Vous avez illuminé trois années de ma jeunesse où je me sentais perdue, où vous flottiez comme un étendard qui m’encourageait à mille encablures devant moi.  Je ne peux repenser à cette période de mes études où vous étiez mon professeur de français et de latin sans une très forte émotion; vous étiez magnifique, douce, sensible et solide à la fois ; vous nous initiiez à la beauté des textes avec tellement de talent, de finesse, de sensibilité. J’ai plongé au cœur de tant d’œuvres qui me seraient restées inconnues ou neutres sans vous. Vous m’avez donné le goût de la lecture, de l’écriture ; vous m’avez appris le plaisir de partir en exploration dans l’univers des mots et grâce à vos délicieuses digressions sur l’étymologie, je ne peux maintenant décortiquer un mot pour en saisir le sens et l’essence sans penser à vous et vous remercier.
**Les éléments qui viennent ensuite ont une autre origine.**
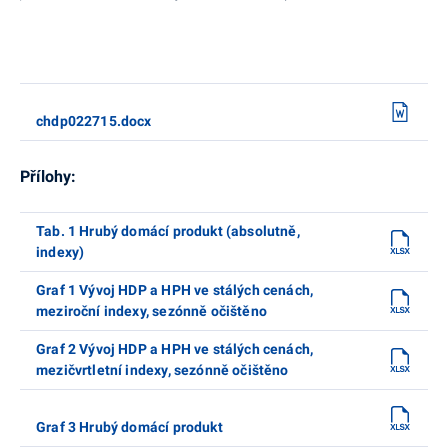
chdp022715.docx
Přílohy:
Tab. 1 Hrubý domácí produkt (absolutně,
indexy)
Graf 1 Vývoj HDP a HPH ve stálých cenách,
meziroční indexy, sezónně očištěno
Graf 2 Vývoj HDP a HPH ve stálých cenách,
mezičvrtletní indexy, sezónně očištěno
Graf 3 Hrubý domácí produkt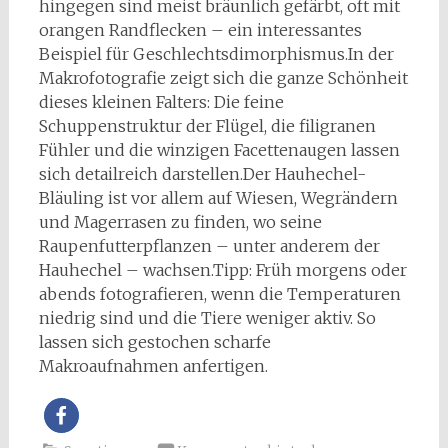
hingegen sind meist bräunlich gefärbt, oft mit
orangen Randflecken – ein interessantes
Beispiel für Geschlechtsdimorphismus.In der
Makrofotografie zeigt sich die ganze Schönheit
dieses kleinen Falters: Die feine
Schuppenstruktur der Flügel, die filigranen
Fühler und die winzigen Facettenaugen lassen
sich detailreich darstellen.Der Hauhechel-
Bläuling ist vor allem auf Wiesen, Wegrändern
und Magerrasen zu finden, wo seine
Raupenfutterpflanzen – unter anderem der
Hauhechel – wachsen.Tipp: Früh morgens oder
abends fotografieren, wenn die Temperaturen
niedrig sind und die Tiere weniger aktiv. So
lassen sich gestochen scharfe
Makroaufnahmen anfertigen.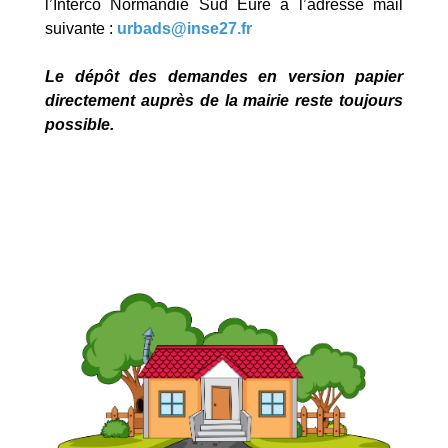
l’Interco Normandie Sud Eure à l’adresse mail
suivante :
urbads@inse27.fr
Le dépôt des demandes en version papier
directement auprès de la mairie reste toujours
possible.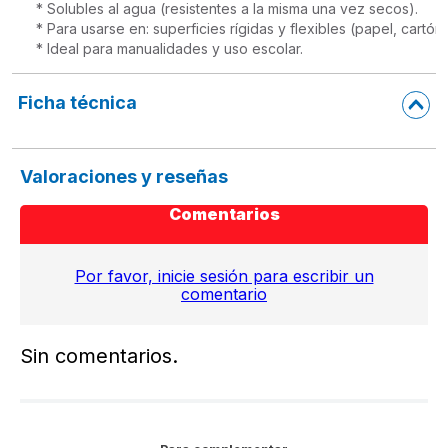
* Solubles al agua (resistentes a la misma una vez secos).

* Para usarse en: superficies rígidas y flexibles (papel, cartó
* Ideal para manualidades y uso escolar.
Ficha técnica
Valoraciones y reseñas
Comentarios
Por favor, inicie sesión para escribir un
comentario
Sin comentarios.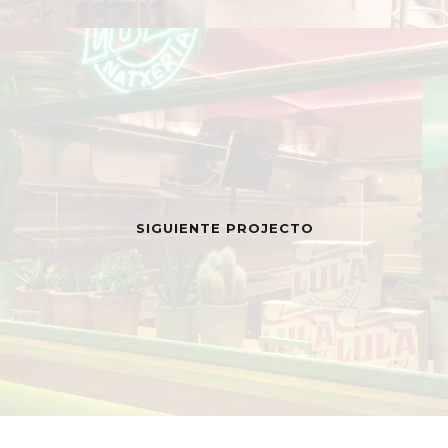
SIGUIENTE PROJECTO
MENÚ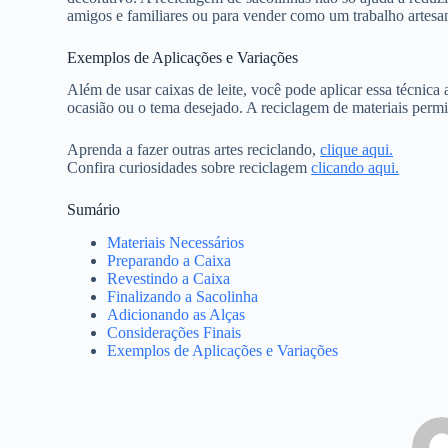
amigos e familiares ou para vender como um trabalho artesan
Exemplos de Aplicações e Variações
Além de usar caixas de leite, você pode aplicar essa técnica
ocasião ou o tema desejado. A reciclagem de materiais permite
Aprenda a fazer outras artes reciclando,
clique aqui.
Confira curiosidades sobre reciclagem
clicando aqui.
Sumário
Materiais Necessários
Preparando a Caixa
Revestindo a Caixa
Finalizando a Sacolinha
Adicionando as Alças
Considerações Finais
Exemplos de Aplicações e Variações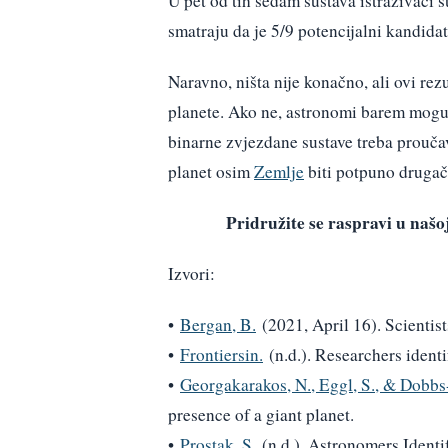
U pet od tih sedam sustava istraživači 
smatraju da je 5/9 potencijalni kandidat
Naravno, ništa nije konačno, ali ovi re
planete. Ako ne, astronomi barem mogu 
binarne zvjezdane sustave treba prouča
planet osim
Zemlje
biti potpuno drugači
Pridružite se raspravi u na
Izvori:
•
Bergan, B.
(2021, April 16). Scientist
•
Frontiersin.
(n.d.). Researchers identif
•
Georgakarakos, N., Eggl, S., & Dobbs-
presence of a giant planet.
•
Prostak, S.
(n.d.). Astronomers Identi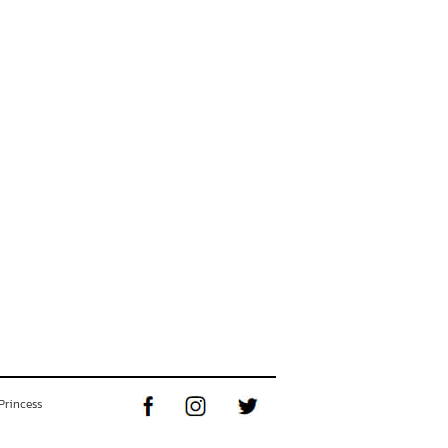
Princess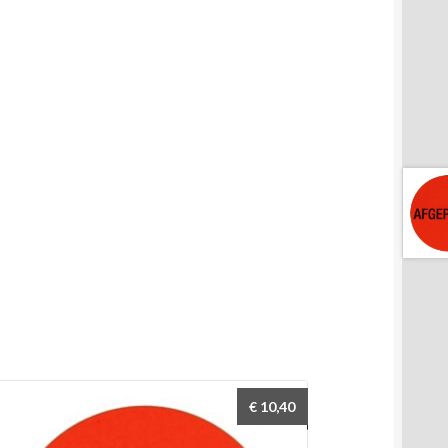
€
10,40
Mais cela vous tentiez de le donner à toutes mes camarades ; moi je vous dois bien plus encore, et cela vous ne l’avez certainement jamais deviné : dans la grande solitude dans laquelle je vivais alors, vous avez été la figure féminine qui m’a maintenu la tête hors de l’eau, contre vents et marées, comme une figure de proue au regard confiant à l’avant de mon navire qui coulait et que vous mainteniez à flot au fil de vos cours. Heureusement pour moi, j’étais dans une section littéraire et je devais vous « avoir » au moins six heures par semaine, j’aurais passé mes journées en cours avec vous si j’avais pu. Je revois encore certaines de vos postures, comment vous vous appuyiez délicatement sur un bord de table, comment vous croisiez vos bras, que d’images douces en contraste avec mon quotidien. Vous aviez une culture qui n’abaissait pas l’ignorant, un joli sens de l’humour, une voix que j’aimerais tant réentendre. Quand vous circuliez dans les allées, vous penchiez sur une élève, que de douceur et d’élégance virevoltaient alors dans la classe ; j’aurais été un garçon, je serais tombé raide-dingue de vous, comme on dirait maintenant. Oui, je vous aimais, je travaillais pour vous, plus que pour moi, je voulais vous faire plaisir par mes bons résultats et pour le mot gentil que vous auriez en me tendant ma copie corrigée. Vous avez représenté la mère que j’aurais voulu avoir, j’ai essayé de construire mon image féminine sous votre douce influence.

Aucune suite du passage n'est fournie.